Wednesday, July 27, 2016

Reserve, Rinse, Repeat

Here is a letter which I am sending today to the CEO of one of the major publishing conglomerates.  All authors and agents should feel free to copy and paste, put in appropriate specific details, and do the same.

Once upon a time, the reserve against returns was kind of necessary.  Books only sold in print.  All those print books were fully returnable.  Sometimes 70% of the copies were returned.

But now, books sell digitally, with very few returns on ebooks and downloadable audio.  Printed books are still fully returnable, but for a great many books, sales through channels that lend themselves to especially high return rates have dwindled.  I'm not saying reserves are entirely unnecessary.  I'm saying it's time to push back on doing things this way because they've always been done this way, accepting reserves in any quantity when they no longer serve their original and intended purpose.
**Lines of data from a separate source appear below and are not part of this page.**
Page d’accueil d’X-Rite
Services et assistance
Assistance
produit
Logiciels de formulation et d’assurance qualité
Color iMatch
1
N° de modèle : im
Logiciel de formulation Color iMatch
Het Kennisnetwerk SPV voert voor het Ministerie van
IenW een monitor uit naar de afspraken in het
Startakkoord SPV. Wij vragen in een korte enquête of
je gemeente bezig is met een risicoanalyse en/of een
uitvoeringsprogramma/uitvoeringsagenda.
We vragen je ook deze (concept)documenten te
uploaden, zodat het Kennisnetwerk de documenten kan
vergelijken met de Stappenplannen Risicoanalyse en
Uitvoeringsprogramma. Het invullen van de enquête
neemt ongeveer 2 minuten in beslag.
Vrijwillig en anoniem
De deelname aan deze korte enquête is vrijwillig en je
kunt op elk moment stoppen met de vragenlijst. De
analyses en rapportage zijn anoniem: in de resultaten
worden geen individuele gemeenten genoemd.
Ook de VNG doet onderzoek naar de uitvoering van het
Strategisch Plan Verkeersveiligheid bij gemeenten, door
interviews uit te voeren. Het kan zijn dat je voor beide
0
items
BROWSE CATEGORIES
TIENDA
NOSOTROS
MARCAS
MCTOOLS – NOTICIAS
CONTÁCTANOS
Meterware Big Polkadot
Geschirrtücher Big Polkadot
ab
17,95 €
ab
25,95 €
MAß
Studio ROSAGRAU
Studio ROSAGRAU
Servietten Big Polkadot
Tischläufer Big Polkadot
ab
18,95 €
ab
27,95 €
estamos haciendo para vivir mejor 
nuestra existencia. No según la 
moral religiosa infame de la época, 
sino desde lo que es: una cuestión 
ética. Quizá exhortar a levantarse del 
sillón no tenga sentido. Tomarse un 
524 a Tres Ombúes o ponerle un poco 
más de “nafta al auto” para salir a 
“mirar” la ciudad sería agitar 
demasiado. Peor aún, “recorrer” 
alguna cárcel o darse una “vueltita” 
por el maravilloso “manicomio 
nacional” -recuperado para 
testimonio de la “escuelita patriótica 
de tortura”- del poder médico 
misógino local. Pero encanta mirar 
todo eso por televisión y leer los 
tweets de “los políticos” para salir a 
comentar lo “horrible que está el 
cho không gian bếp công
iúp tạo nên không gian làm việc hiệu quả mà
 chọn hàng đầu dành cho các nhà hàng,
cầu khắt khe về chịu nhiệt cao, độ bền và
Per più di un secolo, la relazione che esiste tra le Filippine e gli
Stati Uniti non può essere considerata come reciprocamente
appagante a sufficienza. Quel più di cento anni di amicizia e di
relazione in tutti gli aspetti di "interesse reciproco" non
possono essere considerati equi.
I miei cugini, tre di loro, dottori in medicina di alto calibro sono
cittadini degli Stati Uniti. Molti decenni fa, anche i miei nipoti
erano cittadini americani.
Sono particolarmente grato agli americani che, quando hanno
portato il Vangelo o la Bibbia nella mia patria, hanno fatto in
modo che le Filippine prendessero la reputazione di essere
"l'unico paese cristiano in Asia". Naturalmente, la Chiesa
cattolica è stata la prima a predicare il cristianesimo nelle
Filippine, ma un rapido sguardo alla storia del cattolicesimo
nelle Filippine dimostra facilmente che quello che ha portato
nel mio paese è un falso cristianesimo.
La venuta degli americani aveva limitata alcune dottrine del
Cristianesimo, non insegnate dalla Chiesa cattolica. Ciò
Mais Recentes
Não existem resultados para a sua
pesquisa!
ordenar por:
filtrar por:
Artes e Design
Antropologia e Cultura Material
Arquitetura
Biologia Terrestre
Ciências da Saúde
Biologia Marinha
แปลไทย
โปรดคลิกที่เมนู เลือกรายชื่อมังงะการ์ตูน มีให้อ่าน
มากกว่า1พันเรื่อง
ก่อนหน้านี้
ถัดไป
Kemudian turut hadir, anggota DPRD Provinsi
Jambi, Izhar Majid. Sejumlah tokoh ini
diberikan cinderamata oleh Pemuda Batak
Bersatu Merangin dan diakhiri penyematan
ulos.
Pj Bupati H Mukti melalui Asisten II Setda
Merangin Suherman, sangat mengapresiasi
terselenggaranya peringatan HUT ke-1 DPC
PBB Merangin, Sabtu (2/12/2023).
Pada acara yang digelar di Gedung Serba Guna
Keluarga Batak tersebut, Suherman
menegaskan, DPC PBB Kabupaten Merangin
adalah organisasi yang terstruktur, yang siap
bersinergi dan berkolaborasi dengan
There are too many business practices tilting against authors, and we can't continue to accept all of them.

Dear CEO:

I hate arguing about pennies, but I also don’t understand why publishers want to keep pennies from my authors for no reason, holding reserves on titles where none is necessary.

I’m attaching the summary page of the just-received royalty statement for [book by my client] by [client name], as the quintessential example of this.

Please notice the book earned $1750 in ebook royalties.

So how can you justify the 92 copy reserve on the trade paperback?

The trade paperback royalty per US copy is $1.20.  If the ebook royalties were to drop by half on [book by my client], [you] would still have $875 to credit to the author’s royalty account on the next royalty report.  That is a sufficient reserve to cover the return of 730 trade paperback copies. The actual returns on the trade paperback were 46 copies.  


This isn’t reasonable.  It’s time for your contracts to acknowledge that, and to renounce the right to hold reserves against returns when ebook income can reasonably be expected to cover print returns, as is clearly and abundantly the case on this royalty report, and on so many others.